The final part of the Old Testament I will be discussing how God and humans relate comes from the Prophets. The book I am going to use is the Book of Jonah. In Jonah Chapter 1, God has specific orders for him. He states, “Go to the great city of Nineveh and preach against it, because its wickedness has come up before me” (Jonah 1:2). Now Jonah got into a boat and went the opposite direction and disobeyed what God had ordered to do. Further down in the chapter something happens on his boat ride. “Then the Lord sent a great wind on the sea, and such a violent storm arose that the ship threatened to break up. All the sailors were afraid and each cried out to his own god. And they threw the cargo into the sea to lighten the ship.” Then the sailors said to each other, “Come, let us cast lots to find out who is responsible for this calamity.” They cast lots and the lot fell on Jonah. So they asked him, “Tell us, who is responsible for making all this trouble for us? What kind of work do you do? Where do you come from? What is your country? From what people are you?” He answered, “I am a Hebrew and I worship the Lord, the God of heaven, who made the sea and the dry land (Jonah 1:4-5;7-9).

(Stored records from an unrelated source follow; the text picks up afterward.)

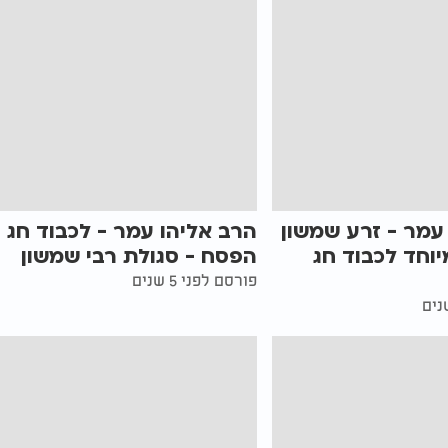
עמר - זרע שמשון
הרב אליהו עמר - לכבוד חג
יוחד לכבוד חג
הפסח - סגולת רבי שמשון
פורסם לפני 5 שנים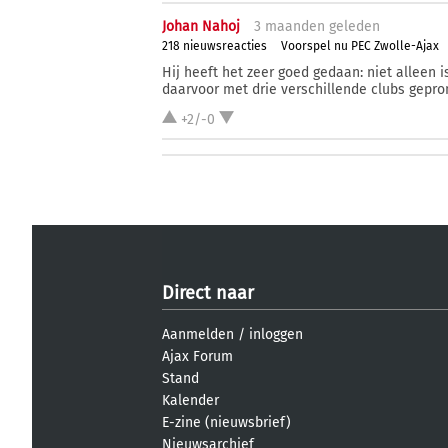
Johan Nahoj
3 ma
anden
geleden
218 nieuwsreacties
Voorspel nu PEC Zwolle-Ajax
Hij heeft het zeer goed gedaan: niet alleen 
daarvoor met drie verschillende clubs gepro
+2/-0
Direct naar
Aanmelden
/
inloggen
Ajax Forum
Stand
Kalender
E-zine (nieuwsbrief)
Nieuwsarchief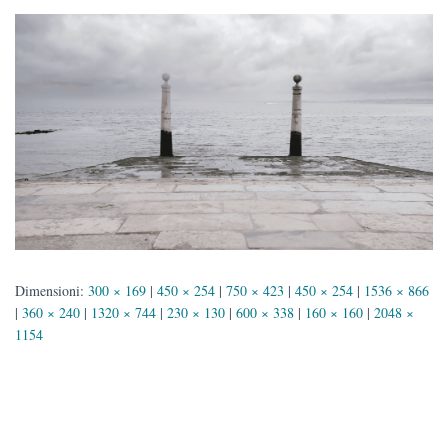
Dimensioni:
300 × 169
|
450 × 254
|
750 × 423
|
450 × 254
|
1536 × 866
|
360 × 240
|
1320 × 744
|
230 × 130
|
600 × 338
|
160 × 160
|
2048 ×
1154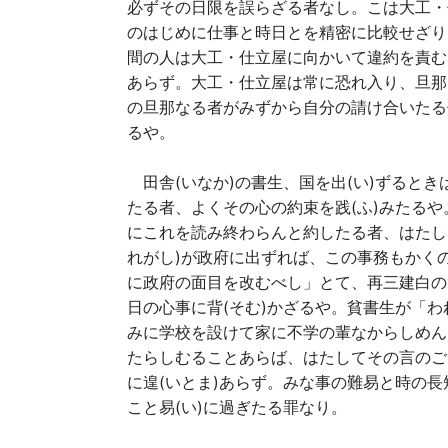
必ずその日限を誤らざる者なし。こは大工・
のはじめに仕事と時日とを精密に比較せざり
間の人は大工・仕立屋に向かいて違約を責む
あらず。大工・仕立屋は常に恐れ入り、旦那
の旦那なる者がみずから自分の請け合いたる
るや。
田舎(いなか)の書生、国を出(い)ずるとき
たる者、よくその心の約束を践(ふ)みたる
にこれを読み終わらんと約したる者、はたし
れがし)が政府に出ずれば、この事務もかく
に政府の面目を改むべし」とて、再三建白の
日の心事に背(そむ)かざるや。貧書生が「わ
みに学校を設けて家に不学の輩なからしめん
たらしむることあらば、はたしてその言のご
に遑(いとま)あらず。みな事の難易と時の
こと易(い)に過ぎたる罪なり。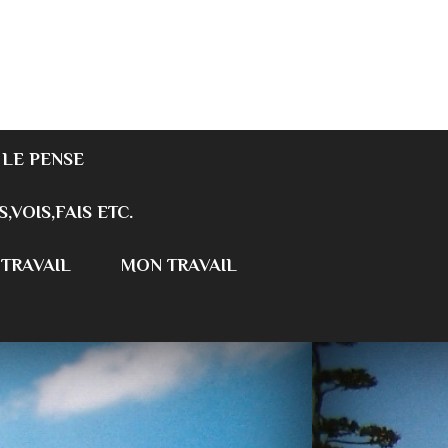
 LE PENSE
S,VOIS,FAIS ETC.
 TRAVAIL
MON TRAVAIL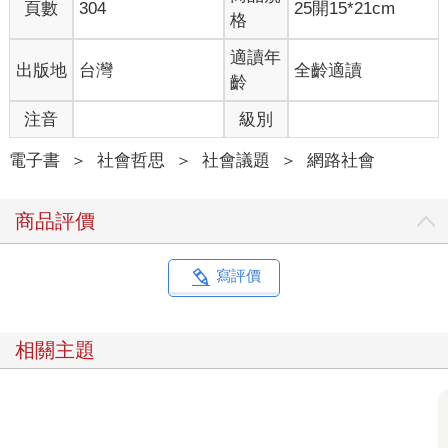
抹黑、中傷木村花的導火線——那就是二〇二〇年三月底，於線
頁數
304
25開15*21cm
格
上影音平臺「網飛」（Netflix）上架的第三十八集當中，所發生
的「擂臺裝事件」。
適讀年
出版地
台灣
全齡適讀
某位參與本季節目的男性成員，不慎將木村花在比賽時穿的擂臺
齡
裝丟進了共用的洗衣、烘衣機。木村花口中「和我這條命差不多
重要」的服裝因而縮水，變成無法穿著的狀態。接著，節目便進
注音
級別
入了最具爭議的一幕。
鏡頭來到飯廳，雙層公寓的室友們表情凝重地圍坐在桌邊。男室
電子書
＞
社會哲思
＞
社會議題
＞
網路社會
友說了聲「抱歉」向木村花賠罪，但她隨即連珠炮似地回話，脫
口說出：「既然大家要住在一起，那就多為別人著想一點好
商品評價
嗎！」等等，還出手拍掉男室友的帽子，說：「戴那什麼自以為
是的帽子！」
這個場景一上架播出，旋即引爆社群網站上的「隆隆砲火」。木
寫評價
村花的推特帳號湧入網友的中傷回覆。為了讓各位瞭解當時的實
際情況，謹以留言原貌呈現（以下皆同）如下：
相關主題
「快給我從teraha消失～」
「有夠噁心！真脆弱。」
「妳是個人嗎？真是隻大猩猩欸妳ww」
事件爆發後，木村花曾企圖輕生。然而，製作單位並未因此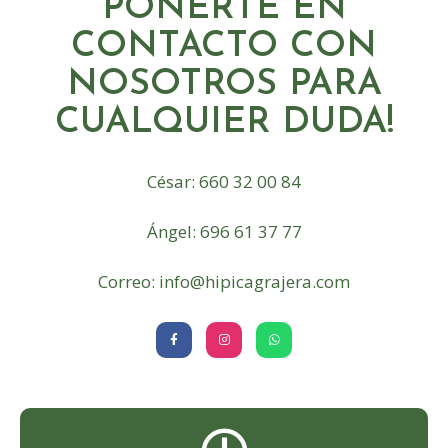
PONERTE EN
CONTACTO CON
NOSOTROS PARA
CUALQUIER DUDA!
César: 660 32 00 84
Ángel: 696 61 37 77
Correo: info@hipicagrajera.com
F
I
W
a
n
h
c
s
a
e
t
t
b
a
s
o
g
a
o
r
p
k
a
p
-
m
f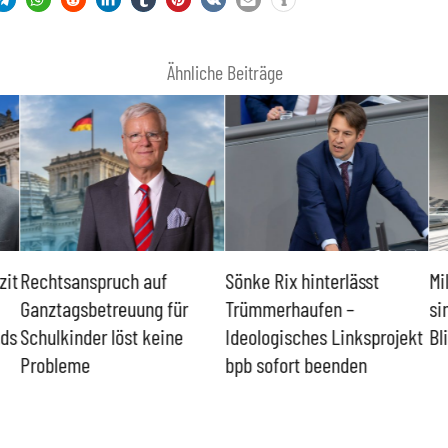
Ähnliche Beiträge
zit
Rechtsanspruch auf
Sönke Rix hinterlässt
Mi
Ganztagsbetreuung für
Trümmerhaufen –
si
nds
Schulkinder löst keine
Ideologisches Linksprojekt
Bl
Probleme
bpb sofort beenden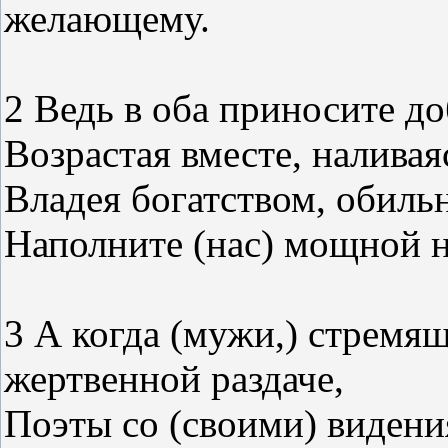
желающему.
2 Ведь в оба приносите до
Возрастая вместе, наливая
Владея богатством, обил
Наполните (нас) мощной 
3 А когда (мужи,) стремящ
жертвенной раздаче,
Поэты со (своими) видени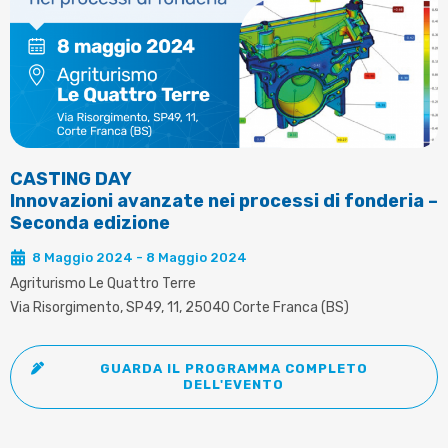
CASTING DAY
Innovazioni avanzate nei processi di fonderia –
Seconda edizione
8 Maggio 2024 - 8 Maggio 2024
Agriturismo Le Quattro Terre
Via Risorgimento, SP49, 11, 25040 Corte Franca (BS)
GUARDA IL PROGRAMMA COMPLETO
DELL'EVENTO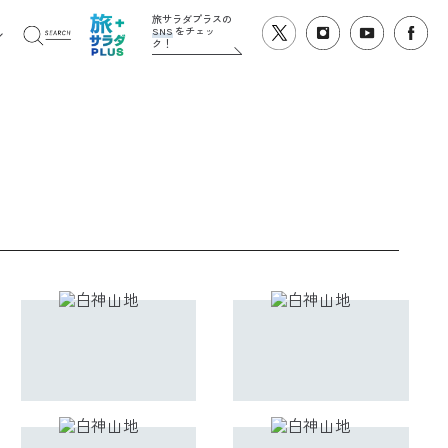
旅サラダプラスの
SNS
をチェッ
ク！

Jonah’s relationship with God took a turn for the worse because he did not listen to God’s orders and horrible things happened to him and the people around him. Jonah actually tells the people on the ship to throw him overboard because that is what God wants. After Jonah is thrown overboard he is swallowed by a whale and from that moment on, Jonah lived his life for the Lord in an obedient way, but did so reluctantly. He preached to Nineveh the word of God and the Ninevites believed in God and what Jonah was preaching to them. Jonah wanted the Ninevites totally destroyed, but God wanted to save them at first because he thought God was being too nice to the Ninevites. In the book of Jonah, Jonah is not a very good example of how we have the best relationship with God. According to Jonah chapter 4, “He prayed to the Lord, “Isn’t this what I said, Lord, when I was still at home? That is what I tried to forestall by fleeing to Tarshish. I knew that you are a gracious and compassionate God, slow to anger and abounding in love, a God who relents from sending calamity. Now, Lord, take away my life, for it is better for me to die than to live” (Jonah 4:2-4). Even though Jonah was a big cry baby with everything he did, he was still obedient to God. We can apply this to our lives when we are throwing our tantrums, we are still to remain obedient to God’s calling and work in our lives.

In conclusion, we either follow God’s Law and do what he asks us to do or we act like cowards and disobey him which leads to sinfulness and gets us going down the wrong path. We can see that this is true throughout the Old Testament because Adam and Eve had that perfect relationship with God and it was messed up with sinful actions, just as well as Jonah and King Saul.

Relationships are more broken and take a lot of work to keep with God because of sin in the world. However, the most important thing you need to know is no matter how many times you mess up or disobey God and get punished for your actions, God will always have the heart to forgive you so you may repent and clean yourselves of your sins. That right there is the ultimate relationship.